- [SUPPLIED INFORMATION]:

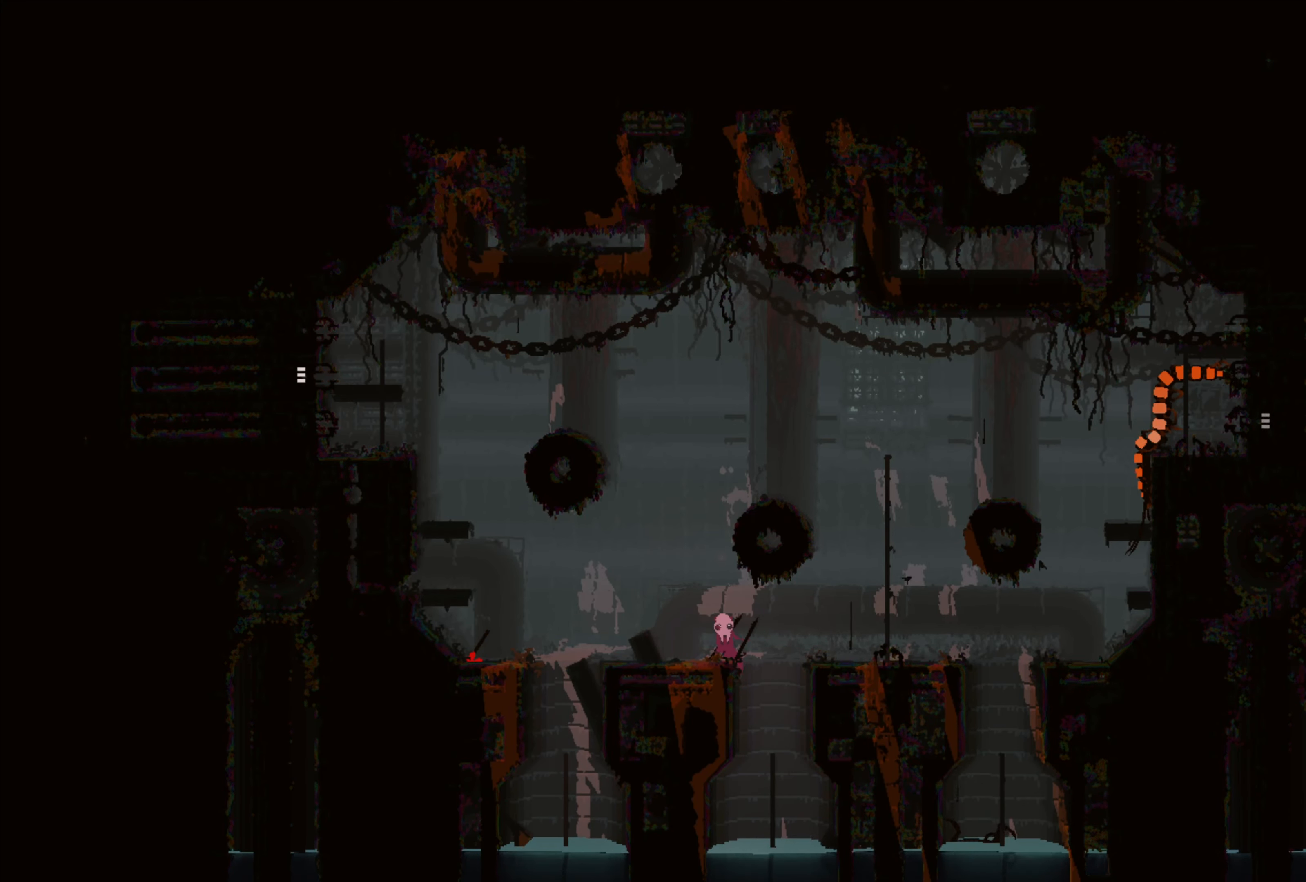
{"buttons": [], "left_stick": "down", "right_stick": "center", "events": [[84, "left_stick", "left"], [300, "left_stick", "center"], [450, "left_stick", "down"]]}
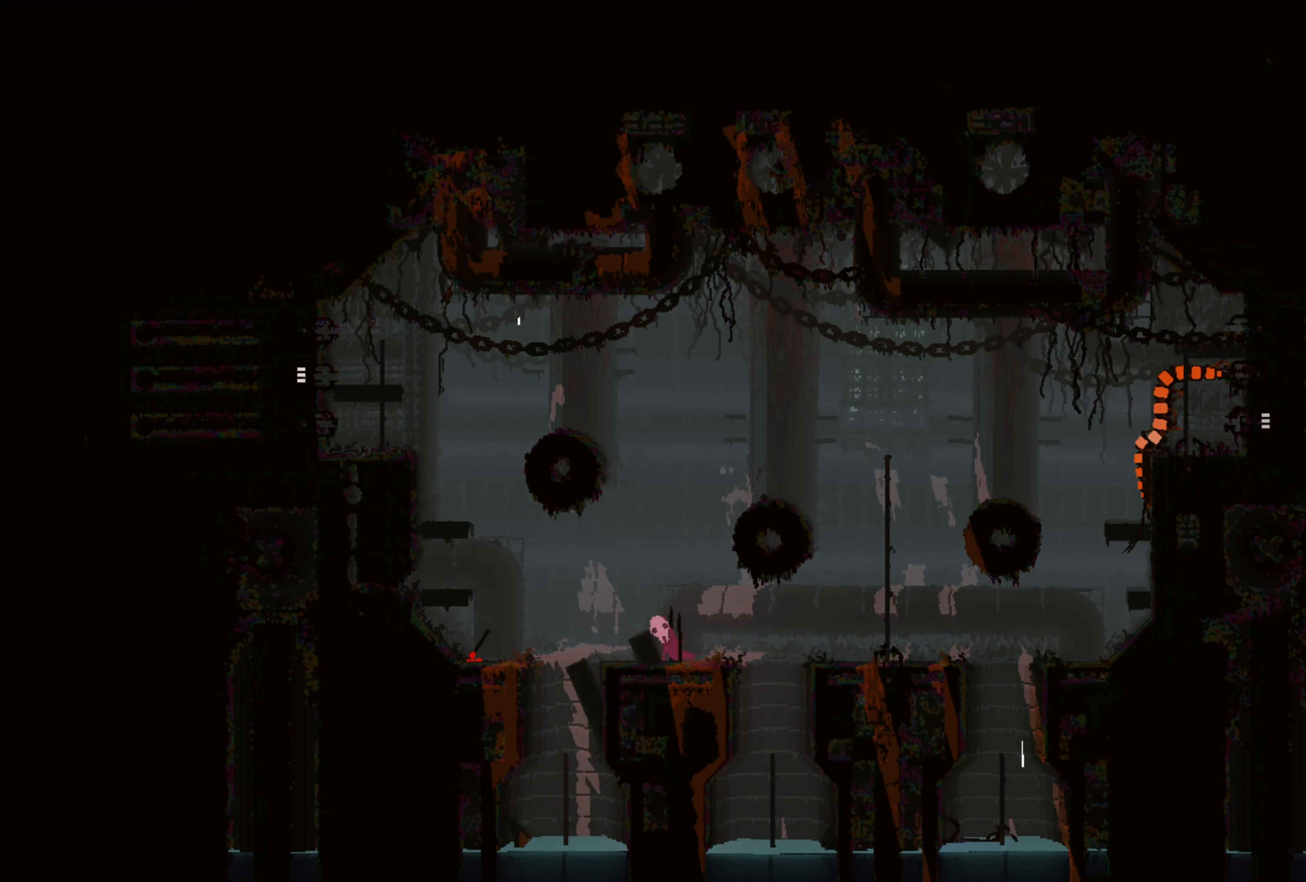
{"buttons": [], "left_stick": "up", "right_stick": "center", "events": [[217, "left_stick", "center"], [384, "left_stick", "up"]]}
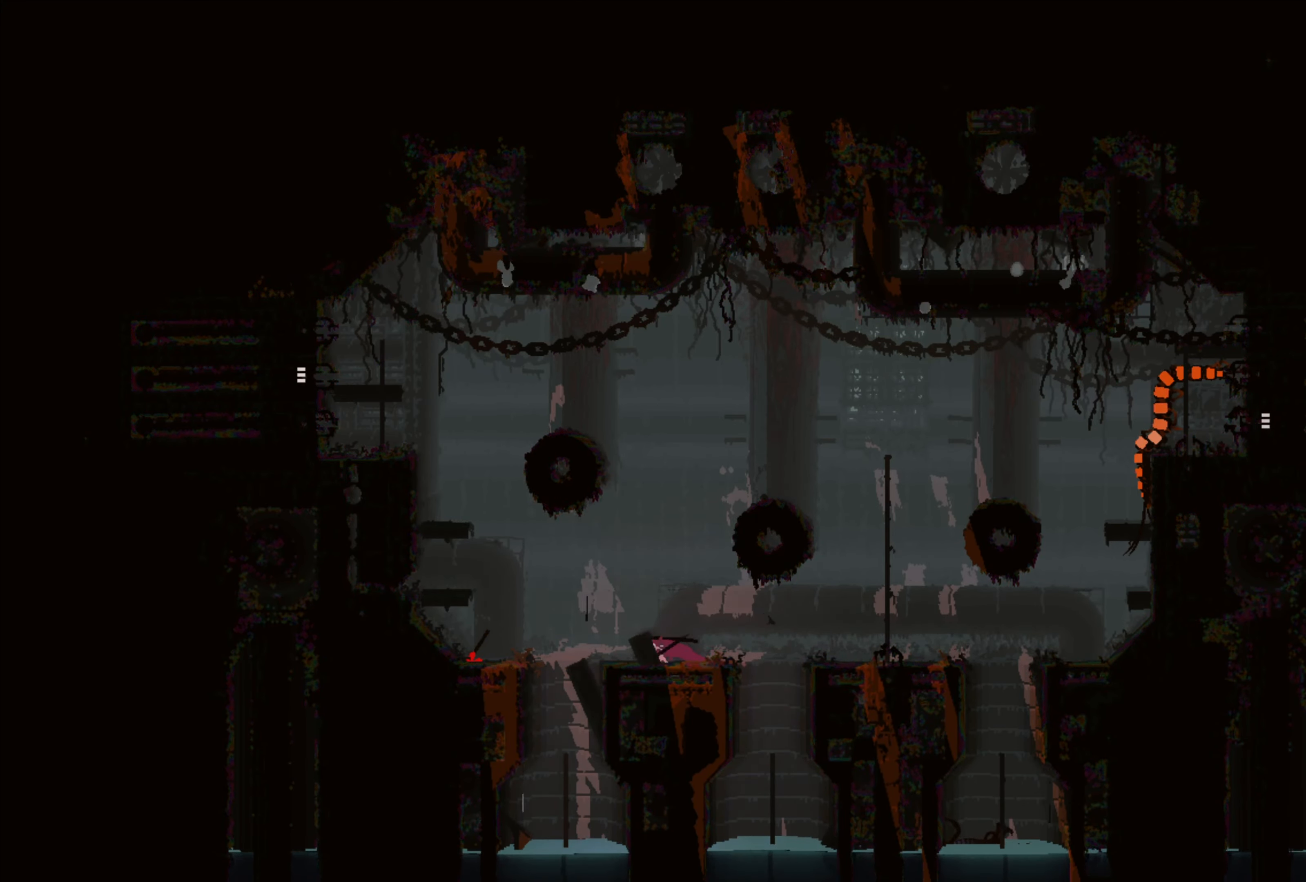
{"buttons": ["X"], "left_stick": "center", "right_stick": "center", "events": [[84, "left_stick", "center"], [317, "X", "down"], [400, "X", "up"], [467, "X", "down"]]}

- [TASK PROMPT]: Reprint the whole listing above exactly, taking out the pictures.

- [ANSWER TO THIS TASK]:
{"buttons": [], "left_stick": "down", "right_stick": "center", "events": [[84, "left_stick", "left"], [300, "left_stick", "center"], [450, "left_stick", "down"]]}
{"buttons": [], "left_stick": "up", "right_stick": "center", "events": [[217, "left_stick", "center"], [384, "left_stick", "up"]]}
{"buttons": ["X"], "left_stick": "center", "right_stick": "center", "events": [[84, "left_stick", "center"], [317, "X", "down"], [400, "X", "up"], [467, "X", "down"]]}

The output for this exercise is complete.